The ones onilne are the hacked versions it would seem, from that intro.

Lin Carter said it wasn't that good? Where, out of interest? Was he expressing his undying loyalty to Burroughs or something?

Paizo Employee Chief Creative Officer, Publisher

I'm thinking specifically of an aside in a chapter about naming characters and places in fantasy stories from "Imaginary Worlds," Carter's novel-length survey of the history of fantasy fiction.


The culprit responsible for butchering Kline (and other writers) was the editor at Avalon Books. Don Wollheim, editor of Ace Books, said that he was unaware of the editing and simply reprinted the Avalon editions.

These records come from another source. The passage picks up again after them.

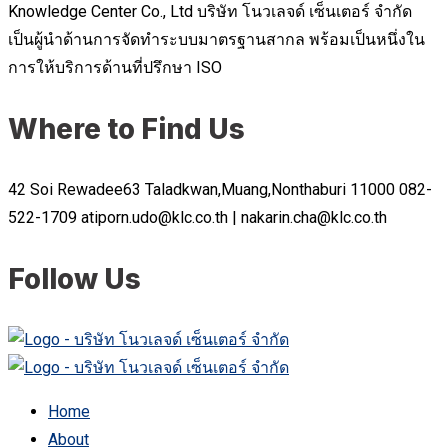
Knowledge Center Co., Ltd บริษัท โนวเลจด์ เซ็นเตอร์ จำกัด
เป็นผู้นำด้านการจัดทำระบบมาตรฐานสากล พร้อมเป็นหนึ่งใน
การให้บริการด้านที่ปรึกษา ISO
Where to Find Us
42 Soi Rewadee63 Taladkwan,Muang,Nonthaburi 11000
082-
522-1709
atiporn.udo@klc.co.th | nakarin.cha@klc.co.th
Follow Us
Home
About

I liked the Kline Venus trilogy when I read them as a teenager (the first two in the damnable Avalon edition), and would love the opportunity to reread them in an unabridged form. By the way, one can't presume that the McClurg editions weren't abridged from the Argosy versions. Burroughs' Moon Men and Merritt's Moon Pool were both longer in the Argosy serializations. (As I'm sure you know, book publishers sometimes are concerned about length, having to maintain their budgets.)

Indeed, a reprint from Argosy of Moon Pool/Conquest of the Moon Pool would be appreciated.

Scarab Sages

Reading about the rivalry between Burroughs and Kline got me interested in these series, I got ERB's Princess of Mars From my library and am tearing through it...almost halfway through in the last 2 days, and if I didn't have kids/work/wife, I'm sure I would have read it in one sitting...

So I'm planning on getting Kline's Mars books now also. Thanks Erik!